О причинах этой неподвижности можно гадать. В конце концов, в иных державах именно стабильность приводила к формированию мощных личностей, пусть и антилиберальных, и во многих отношениях несимпатичных; и государственники бывают талантливы. В России вся беда в том, что стабильность имеет недвусмысленно охранительный характер. Востребованы не честность и не искренность, но именно способность врать, подхалимничать, тащить и не пущать. У нас есть искренние антигосударственники, но искренних государственников почти не бывает — именно потому, что ни талант, ни настоящая преданность российскому государству не нужны; об этой драме, в сущности, всю жизнь пишет Борис Акунин, этот бард невостребованного и талантливого патриотизма, вечно конфликтующего с русской государственной пирамидой. Во время революций бывают нужны очень специфические таланты — востребованы спекулянты, разнокалиберные жулики, провокаторы, горланы, главари — но во время стабильности таланты не нужны вовсе. Именно поэтому я так сочувствую нынешним двадцатилетним — их имен скорее всего никто не узнает. Те, кто сформировался в 90-е, воцарились тут надолго. Коммерция сегодня, по сути, приватизирована государством, культура ограничена рамками «как бы чего не вышло», информация дозирована — реализоваться не в чем. В принципе такое время идеально для затворничества, духовного самосовершенствования, уединенного размышления… Но вот беда: именно вслед за такими кислыми застоями всегда приходят особенно бесчеловечные ломки. И все результаты этих уединенных размышлений окажутся точно так же не востребованы обществом, как глубокая московская эзотерика 70-х, религиозные поиски одних и диссидентская отвага других. Во время подобных революций судьбы духовных вождей подпольных времен особенно незавидны: вспомним гибель Александра Меня и участь Андрея Сахарова.

▶ _ЗАДАНИЯ_:
**a.** Кого в отрывке о стабильности называют бардом невостребованного и талантливого патриотизма?
**b.** Продолжите отрывок о стабильности, начав сразу после его последнего предложения.

Сохранённые записи данных:
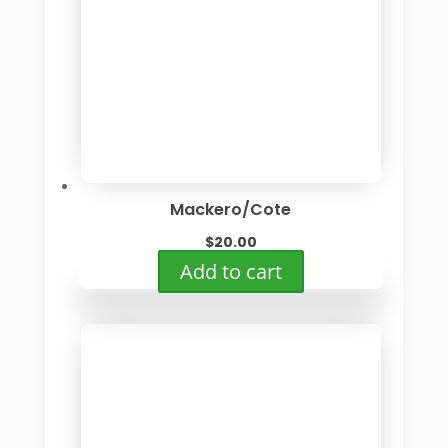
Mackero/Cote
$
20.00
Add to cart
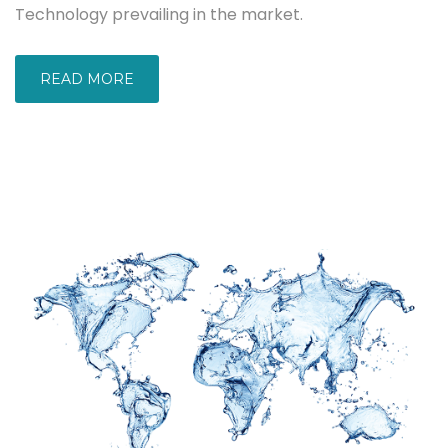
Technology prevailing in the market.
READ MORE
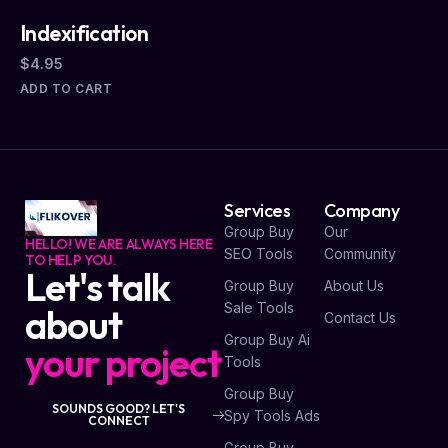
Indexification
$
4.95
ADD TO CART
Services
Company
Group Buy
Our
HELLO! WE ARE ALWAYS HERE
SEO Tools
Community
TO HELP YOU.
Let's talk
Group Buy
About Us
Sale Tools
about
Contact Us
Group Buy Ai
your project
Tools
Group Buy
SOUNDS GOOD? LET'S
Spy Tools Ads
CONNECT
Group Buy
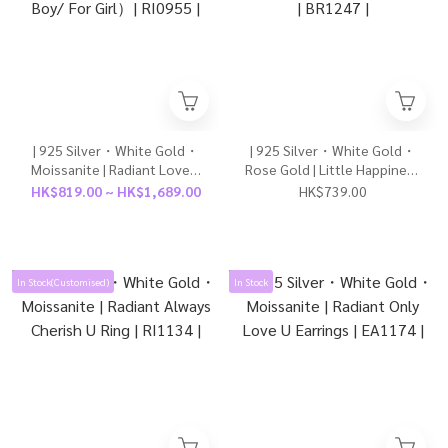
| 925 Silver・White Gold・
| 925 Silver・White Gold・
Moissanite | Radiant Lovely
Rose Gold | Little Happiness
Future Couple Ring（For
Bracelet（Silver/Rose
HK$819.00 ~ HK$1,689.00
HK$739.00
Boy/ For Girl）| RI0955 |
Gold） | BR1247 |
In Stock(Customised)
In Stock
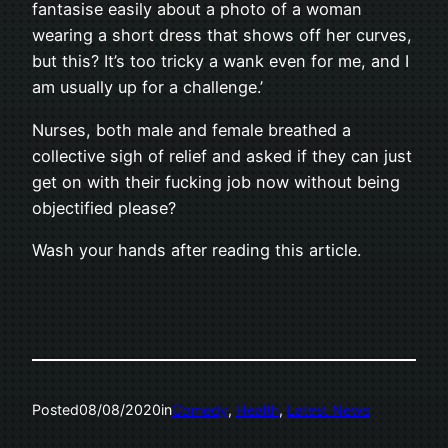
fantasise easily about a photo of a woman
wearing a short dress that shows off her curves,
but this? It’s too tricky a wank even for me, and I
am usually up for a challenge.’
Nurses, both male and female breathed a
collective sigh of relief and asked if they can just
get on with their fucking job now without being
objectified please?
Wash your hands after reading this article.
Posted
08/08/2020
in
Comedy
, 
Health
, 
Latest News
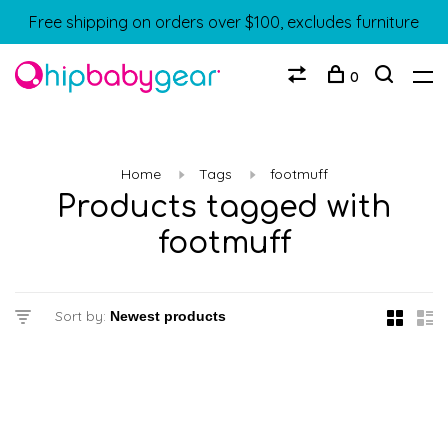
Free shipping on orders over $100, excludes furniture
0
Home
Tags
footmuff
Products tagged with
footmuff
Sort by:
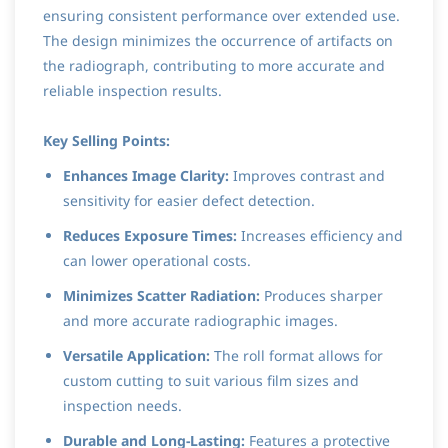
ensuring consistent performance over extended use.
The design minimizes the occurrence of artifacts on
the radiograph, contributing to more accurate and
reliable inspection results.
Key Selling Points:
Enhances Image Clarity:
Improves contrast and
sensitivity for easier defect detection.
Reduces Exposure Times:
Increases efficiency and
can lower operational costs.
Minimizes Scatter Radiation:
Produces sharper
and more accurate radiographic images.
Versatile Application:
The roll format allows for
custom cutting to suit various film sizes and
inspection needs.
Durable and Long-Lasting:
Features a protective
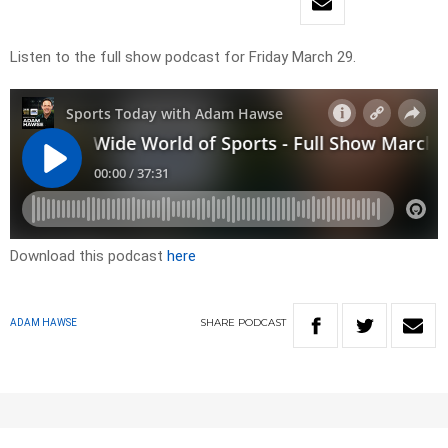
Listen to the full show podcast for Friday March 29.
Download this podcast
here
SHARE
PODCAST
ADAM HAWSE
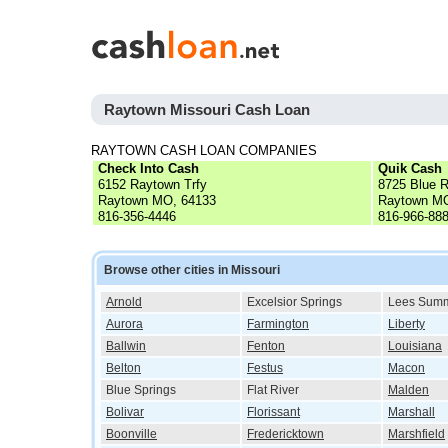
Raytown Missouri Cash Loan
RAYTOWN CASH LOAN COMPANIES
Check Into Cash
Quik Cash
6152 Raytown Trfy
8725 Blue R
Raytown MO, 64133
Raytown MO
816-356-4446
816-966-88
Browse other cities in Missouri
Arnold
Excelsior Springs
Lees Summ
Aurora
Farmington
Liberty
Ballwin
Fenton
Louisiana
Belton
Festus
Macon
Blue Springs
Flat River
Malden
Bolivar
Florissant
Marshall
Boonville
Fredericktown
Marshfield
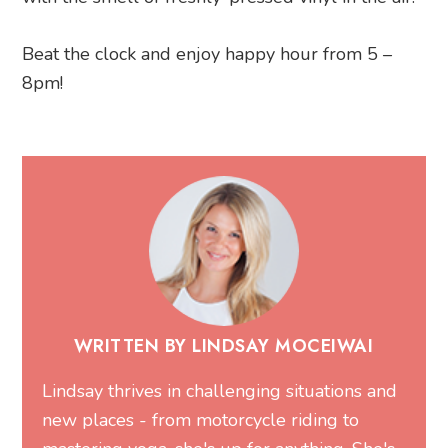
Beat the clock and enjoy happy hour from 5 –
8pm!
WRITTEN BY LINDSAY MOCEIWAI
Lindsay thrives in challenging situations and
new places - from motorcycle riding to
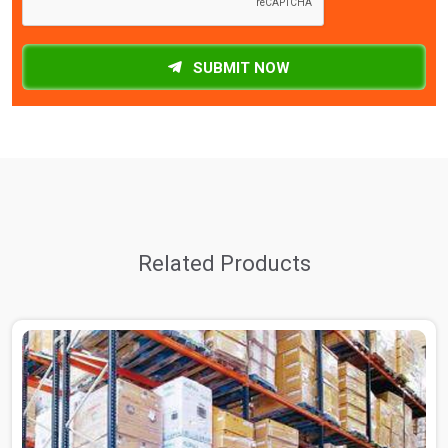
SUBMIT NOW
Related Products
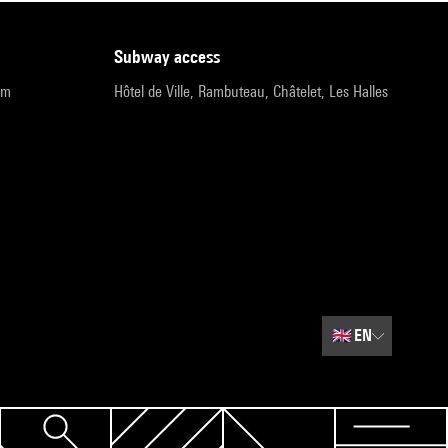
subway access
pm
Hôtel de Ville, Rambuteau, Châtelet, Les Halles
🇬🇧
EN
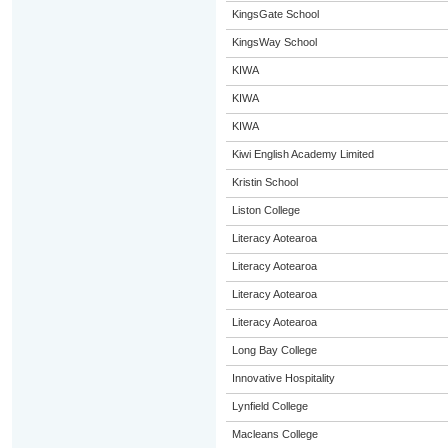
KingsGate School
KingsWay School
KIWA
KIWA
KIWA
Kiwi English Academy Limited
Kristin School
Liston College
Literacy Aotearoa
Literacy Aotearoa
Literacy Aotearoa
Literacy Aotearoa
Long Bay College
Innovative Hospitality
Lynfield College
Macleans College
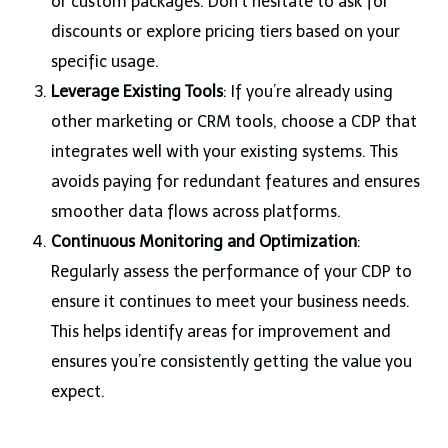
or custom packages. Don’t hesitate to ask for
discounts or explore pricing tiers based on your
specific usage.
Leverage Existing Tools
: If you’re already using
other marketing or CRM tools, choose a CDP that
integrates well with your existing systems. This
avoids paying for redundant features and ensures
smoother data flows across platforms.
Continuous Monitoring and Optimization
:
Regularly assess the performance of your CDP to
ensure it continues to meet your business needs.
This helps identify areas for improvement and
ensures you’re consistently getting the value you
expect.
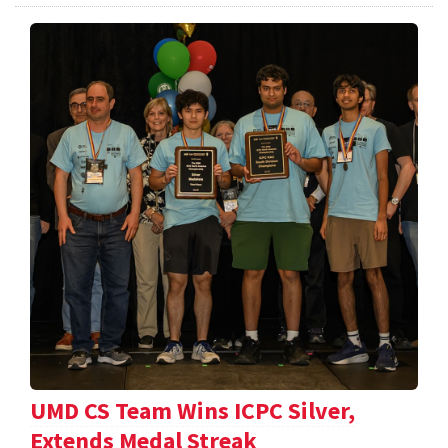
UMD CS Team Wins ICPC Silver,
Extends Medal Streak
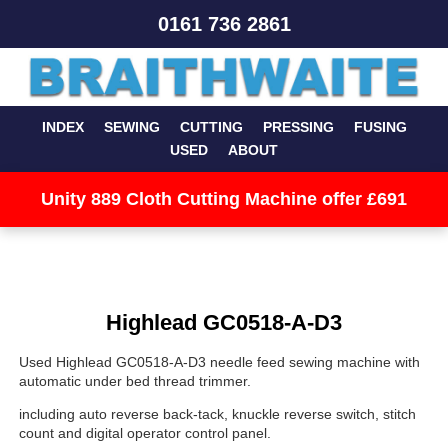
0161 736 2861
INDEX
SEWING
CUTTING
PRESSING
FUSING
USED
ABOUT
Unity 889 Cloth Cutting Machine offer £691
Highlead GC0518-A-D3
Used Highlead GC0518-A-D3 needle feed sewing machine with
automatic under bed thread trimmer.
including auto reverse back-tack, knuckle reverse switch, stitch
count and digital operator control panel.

▶ _ОТВЕТЫ ПО ПОРЯДКУ_:
**a.** Бориса Акунина.

**b.**
12 апреля 2006 года
Замечание для господ ревизуемых
170 лет назад в Александринском театре впервые сыграли «Ревизора».
Иные говорят у нас, будто Гоголь сатирик; право, какой же он сатирик? Не слыхано и не видано таких сатириков; напротив, за что он ни возьмись — все тотчас у него замахивает на утопию. Возьмется ли за Тараса Бульбу, сущего, прямо сказать, зверя, который и сына убил, и грабеж в честь веры православной любил пуще жизни, — выходит этакий народный герой, фу ты, пропасть, какой народный герой! шириною в Черное море! Про старосветских ли помещиков напишет — и точно, вместо иронии или какого-нибудь этакого умиления размахнет идиллию, да так, что и глупость, и самая мелкость выйдет какою-то, неприлично сказать, титаническою; а любят друг друга так, что и смерть сама не разлучила. Будь Гоголь всего только сатирик, его так же поглотило бы жерло вечности, как глотало оно неисчислимых малороссийских забавников да и великорусских шутников, иногда, пожалуй, хватавших в шутках своих очень далеко и смело; но разве уходят их речения в народ? разве можно сказать об них, что они выдумали русский уездный город, как выдумал его Гоголь, до которого настоящей уездной глуши в русской литературе не было? Он был идеалист и утопист, поэт по самому строю души своей; и потому «Ревизор» его был встречен благоволением самого Императора, вступившегося за пьесу, которую глупые слуги престола совсем уж хотели было запретить к представлению. Николай же и сам смотрел, и министрам советовал: чудно, право, — такая уж пьеса! Пьеса эта в действительности не фарс, как и предупреждал о том автор; «Ревизор» — сочинение об идеальной власти, какою только может и должна она быть в России. Ведь, право, если что-нибудь так долго живет и никакими средствами не выводится — то на что-нибудь это и надо, и даже, может быть, это самое и есть национальная душа. А раз «Ревизор» и поныне напоминает собою то самое зеркало, на которое неча пенять, то, стало быть, и система власти, в нем представленная, есть для России система самая лучшая, да, точно так, уж тут просто мое почтение.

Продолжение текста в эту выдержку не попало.